I depend very heavily on census information. And thanks to modern databases, what used to take my mother weeks of correspondence with the National Archives in order to look at a census page now only takes seconds in the comfort of my oh-so-cushy sofa.
“How could Mother have another child that I somehow forgot? How could my brother and I not remembered our very own sister?”
But how accurate are censuses? I’ve often heard stories about census-takers who were too drunk to do their jobs properly, or stories about those census-takers who depended upon neighbors to tell them about families nearby rather than walk the entire neighborhood.
We’ve all seen the crazy misspellings and “off” birth years and birth places, but for the most part the censuses are my favorite resource, providing family relationships and useful hints as to where vital records may be found.
And yet… I just had a brush with a census record that is obviously, blatantly, amazingly incorrect. It’s not a Wren census, but it is interesting enough I thought I’d share it with you.
While you can see the family in the image above, I removed the surname because the dear lady still surviving from that family would like her privacy protected from Google searches.

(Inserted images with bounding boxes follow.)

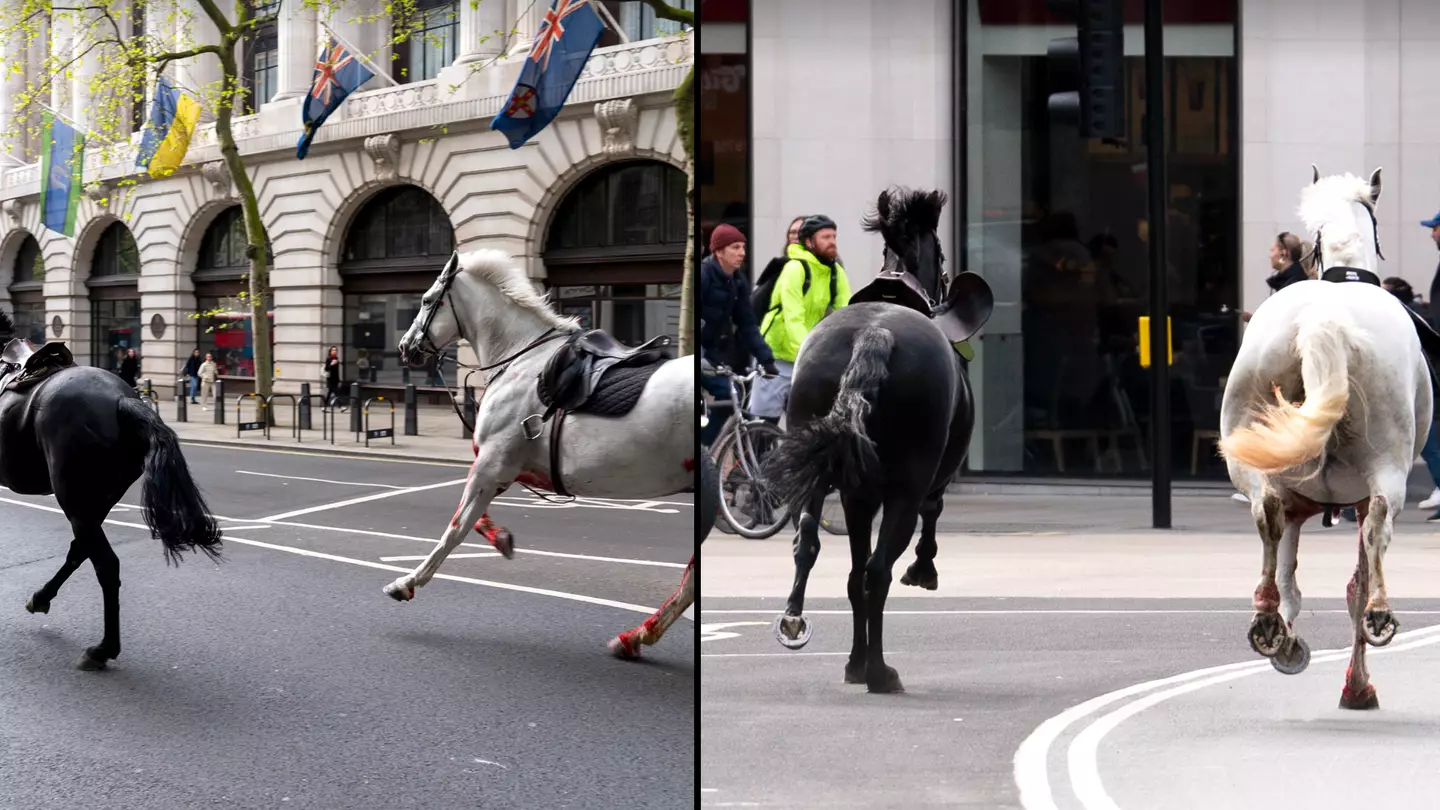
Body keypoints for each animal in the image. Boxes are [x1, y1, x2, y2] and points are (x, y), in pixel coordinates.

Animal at [0, 315, 221, 668]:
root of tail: (123, 400)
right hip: (96, 501)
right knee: (80, 551)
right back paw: (42, 598)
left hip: (76, 499)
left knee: (105, 564)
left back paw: (102, 649)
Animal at [385, 247, 694, 657]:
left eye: (425, 299)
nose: (406, 347)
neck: (520, 359)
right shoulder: (502, 468)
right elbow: (475, 519)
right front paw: (501, 539)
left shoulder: (490, 464)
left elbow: (455, 529)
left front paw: (407, 583)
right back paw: (637, 636)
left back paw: (639, 635)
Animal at [766, 185, 990, 691]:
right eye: (941, 253)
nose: (944, 276)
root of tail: (876, 333)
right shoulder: (924, 482)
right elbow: (931, 515)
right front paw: (923, 570)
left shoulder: (856, 497)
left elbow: (849, 575)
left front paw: (852, 662)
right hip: (905, 485)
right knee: (878, 571)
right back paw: (880, 671)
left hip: (821, 473)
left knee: (812, 546)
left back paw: (802, 623)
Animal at [1215, 165, 1428, 706]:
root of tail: (1323, 318)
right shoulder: (1353, 499)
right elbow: (1354, 582)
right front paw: (1357, 683)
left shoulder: (1296, 501)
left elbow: (1289, 572)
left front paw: (1287, 637)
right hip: (1386, 467)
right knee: (1378, 528)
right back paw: (1378, 615)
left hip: (1254, 459)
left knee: (1265, 513)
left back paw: (1267, 621)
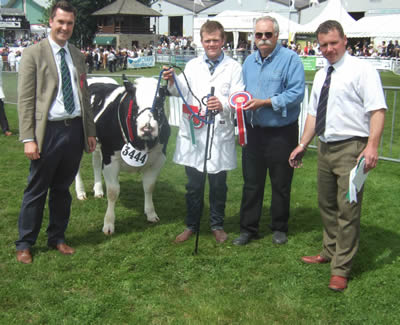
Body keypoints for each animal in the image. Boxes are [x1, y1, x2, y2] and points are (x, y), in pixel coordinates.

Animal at [75, 76, 170, 233]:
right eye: (135, 104)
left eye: (160, 103)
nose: (147, 128)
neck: (141, 144)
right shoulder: (110, 159)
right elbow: (113, 192)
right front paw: (108, 223)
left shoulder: (159, 159)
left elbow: (149, 187)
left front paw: (151, 213)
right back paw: (81, 192)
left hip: (95, 145)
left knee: (96, 163)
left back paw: (98, 190)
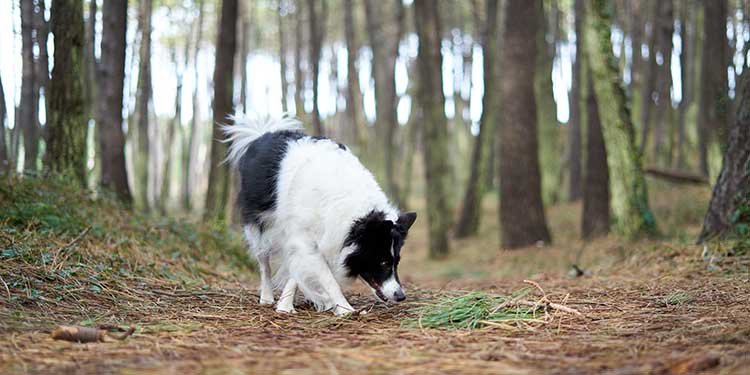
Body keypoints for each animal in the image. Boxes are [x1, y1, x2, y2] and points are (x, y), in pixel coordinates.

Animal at [226, 115, 420, 318]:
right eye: (383, 262)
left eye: (397, 262)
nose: (401, 296)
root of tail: (263, 134)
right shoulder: (304, 239)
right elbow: (328, 279)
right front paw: (344, 309)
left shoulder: (313, 239)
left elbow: (299, 271)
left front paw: (288, 304)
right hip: (258, 227)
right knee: (264, 263)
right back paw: (267, 297)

But you can click on the image for a larger view.
I had pulled up this census as a favor to my friend Bettie, who was glad to receive it. But when she took it home and examined it she received an enormous shock: according to the census image she and her brother had a sister!
“Goodness,” she told me on the phone. “I thought, ‘How could Mother have another child that I somehow forgot? How could my brother and I not remembered our very own sister?’”
What was even more shocking to Bettie was the idea that the lost sister could’ve been a twin (please note that the ages given on the census for Bettie and Jane-Anne were crossed out and rewritten.)
Bettie was 6 and her brother was 10 when this census was taken, certainly old enough to remember a sister, or at the very least remember a cousin or a friend who might have been living with them at the time, but she couldn’t remember any family members with that name. “I couldn’t remember a neighbor named ‘Jane-Anne’, either.”
Still, Bettie didn’t immediately assume the census was in error. She thought perhaps she and her brother DID have a sister, and perhaps that sister was lost to the family in such a traumatic way that she and her brother couldn’t remember her.
“You do hear about such things happening,” she said. “I doubted that happened to us, but I thought it could be possible.”
So before she called me she contacted all her surviving relatives who were old enough to remember the early 1930s and asked them if they remembered a little Jane-Anne. Nobody could.
Then she asked them if they’d ever heard of Bettie’s mother having two girls instead of one. Nobody had.
She looked through all her old photo albums. No luck, there, either.
Since any children living in the neighborhood would’ve attended the same school as Bettie and her brother, she looked through all her old yearbooks, but again, found nothing.
She finally called me. “The idea that my brother and I could’ve lived our lives not remembering a sister was an incredible shock, but after talking to my family, I have to tell you: I think that census is wrong.”
I turned to the California birth index and quickly found Bettie and her brother listed as born in the 1920s, but I couldn’t find a Jane-Anne with that surname. I searched by surname (just in case Bettie’s father had a previous marriage) as well as Bettie’s mother’s maiden name for all counties in California, but could only determine that Bettie’s mother had only two children in the state of California. And since Bettie’s mother was born and raised in San Diego County, it seemed unlikely she would’ve left the state to have a third child.
Thinking perhaps Jane-Anne was a relative or a friend after all (despite Bettie’s research), I then searched the CA birth indexes for any child of that first name, or combination of first names, but found no one of the right age.
I then searched through the California Death Index for a person named Jane-Anne who might have died in California after 1930. When that proved fruitless, I made separate searches by first name only, surname only, mother’s maiden name only, and birth year only, but I couldn’t find any person who matched.
While it is possible that there actually was a Jane-Anne out there somewhere who happened to be in the house when the census was enumerated, Bettie and I concluded that this really was just a census-taker error, probably one of the most blatant ones I’ve ever seen. But then the problem became: “How do we alert future generations to this error?”
Some possibilities we discussed included her writing a letter she could keep in her family Bible, copies of which she could tuck into all her family photo albums; a letter explaining what had happened when she first viewed the 1930 census, and how after interviewing her surviving relatives, she concluded the census-taker had made a mistake.
(If you readers have any more suggestions, I’d love to hear them.)
After Bettie and I hung up, I realized how often I depend upon family relationships listed in censuses, and yet I rarely have the luxury of a living relative to check them over and say, “Yes, that’s right” or “Who the heck is that?”
Bettie and I may never solve the mystery of Jane-Anne. But the missing little girl is a excellent reminder to remember that censuses can have more than just odd little errors; they can have some whopping big ones, too.